O PEQUENO PRÍNCIPE – Antoine De Saint-Exupéry

4 10 2011

Capítulo IV –

(…) As pessoas grandes adoram os números. Quando a gente lhes fala de um novo amigo, elas jamais se informam do essencial. Não perguntam nunca: « Qual é o som da sua voz ? Quais os brinquedos que preferem ? Será que ele coleciona borboletas ? ». Mas perguntam : « Qual a sua idade ? Quantos irmãos ele têm ? Quanto pesa ? Quanto ganha seu pai ? ». Somente então é que elas julgam conhecê-lo. Se dissermos às pessoas grandes: « Vi uma bela casa de tijolos cor-de-rosa, gerânios na janela, pombas no telhado… » elas não conseguem, de modo nenhum, fazer uma idéia da casa. É preciso dizer-lhes: « Vi uma casa de seiscentos contos ». Então elas exclamam: « Que beleza ! » 

Assim, se a gente lhes disser: “A prova de que o príncipezinho existia é que ele era encantador, que ele ria, e que ele queria um carneiro. Quando alguém quer um carneiro, é porque existem” elas darão de ombros e nos chamarão de criança! Mas se dissermos: “O planeta de onde ele vinha é o asteróide B 612” ficarão inteiramente convencidas, e não amolarão com perguntas. Elas são assim mesmo. É preciso não lhes querer mal por isso. As crianças devem ser muito indulgentes com as pessoas grandes.

Mas nós, nós que compreendemos a vida, nós não ligamos aos números! Gostaria de ter começado esta história à moda dos contos de fada. Teria gostado de dizer:

« Era uma vez um pequeno príncipe que habitava um planeta pouco maior que ele, e que tinha necessidade de um amigo… » Para aqueles que compreendem a vida, isto pareceria sem dúvida muito mais verdadeiro.

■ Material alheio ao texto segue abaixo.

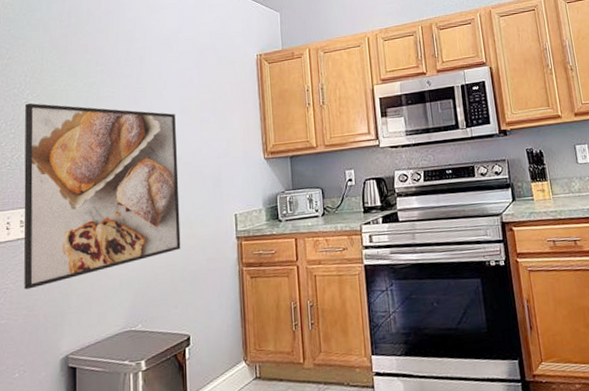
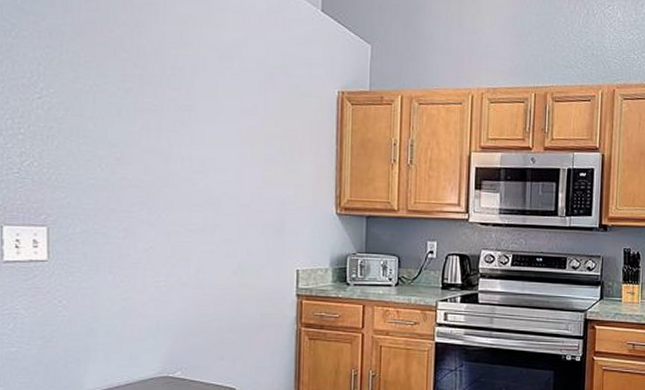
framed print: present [23,103,181,290] -> none [38,99,233,318]

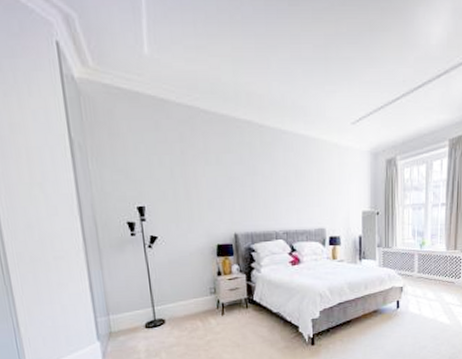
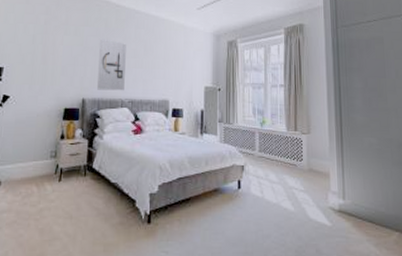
wall art: none [246,166,278,223] -> present [97,38,126,91]

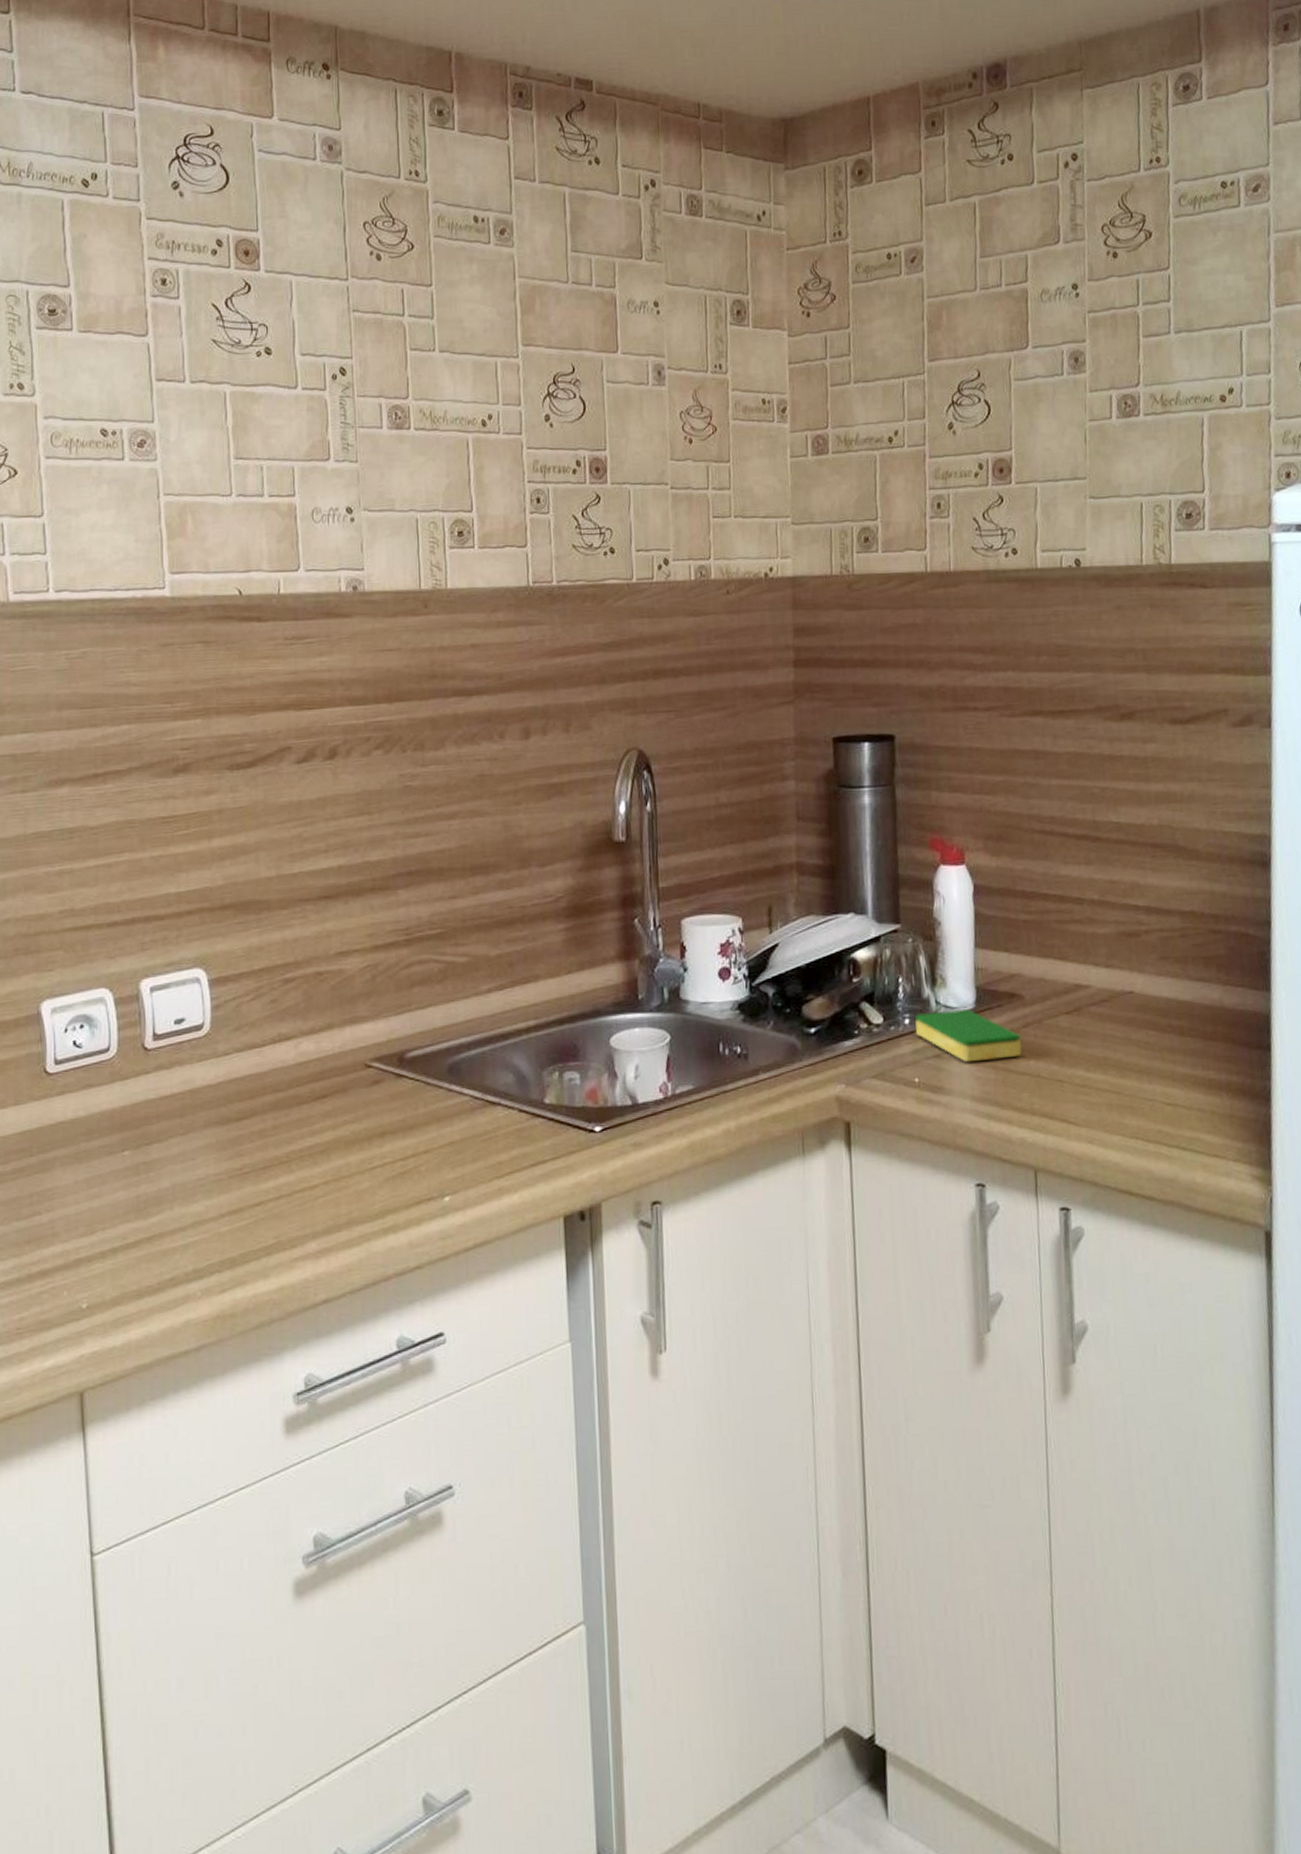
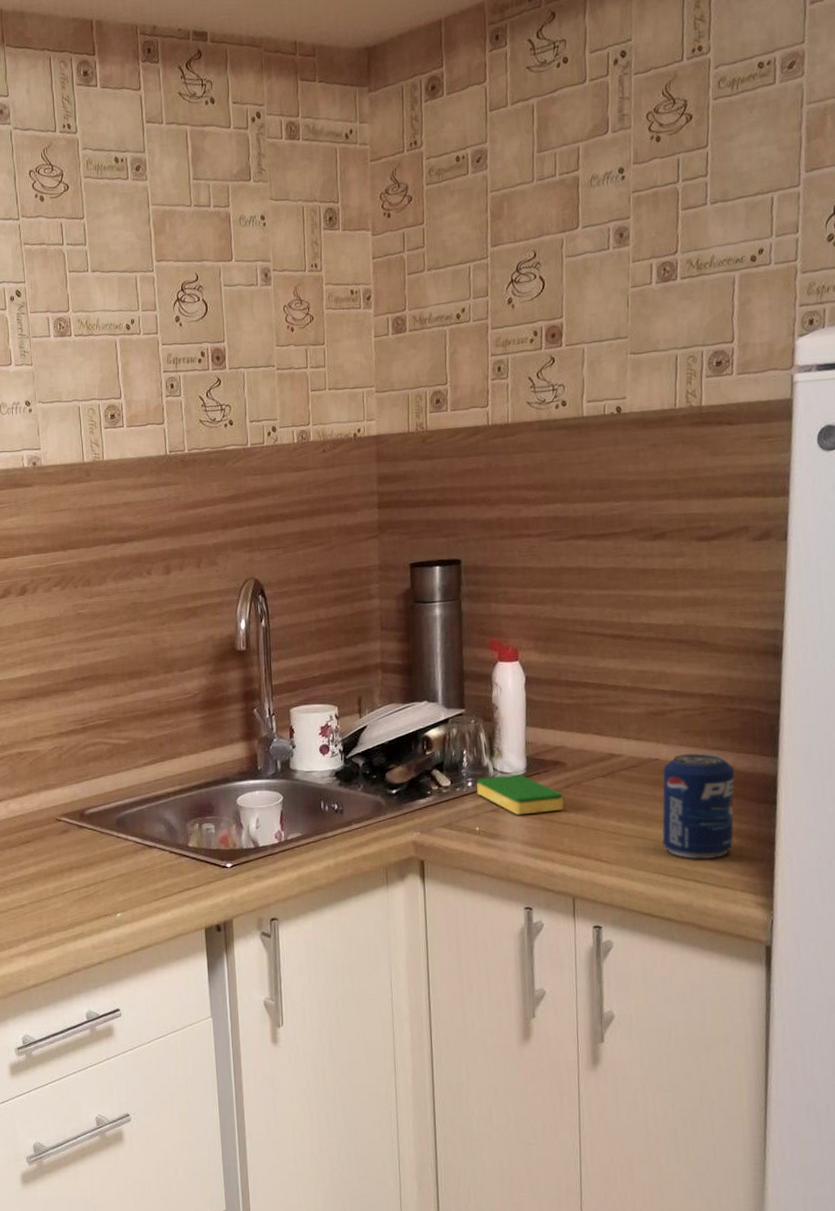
beverage can: none [1138,985,1223,1121] -> present [662,753,735,860]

Porque eu não gosto que leiam meu livro levianamente. Dá-me tanta tristeza narrar essas lembranças! Faz já seis anos que meu amigo se foi com seu carneiro. Se tentar descrevê-lo aqui, é justamente porque não o quero esquecer. É triste esquecer um amigo. Nem todo o mundo tem amigo. E eu corro o risco de ficar como as pessoas grandes, que só se interessam por números. Foi por causa disso que comprei uma caixa de tintas e alguns lápis também. É duro pôr-se a desenhar na minha idade, quando nunca se fez outra tentativa além das jibóias fechadas e abertas dos longínquos seis anos! Experimentarei, é claro, fazer os retratos mais parecidos que puder. Mas não tenho muita esperança de conseguir. Um desenho parece passável; outro, já é inteiramente diverso. Engano-me também no tamanho. Ora o príncipezinho está muito grande, ora pequeno demais. Hesito também quanto à cor do seu traje. Vou arriscando então, aqui e ali. Enganar-me-ei provavelmente em detalhes dos mais importantes. Mas é preciso desculpar. Meu amigo nunca dava explicações. Julgava-me talvez semelhante a ele. Mas, infelizmente, não sei ver carneiro através de caixa. Sou um pouco como as pessoas grandes. Acho que envelheci.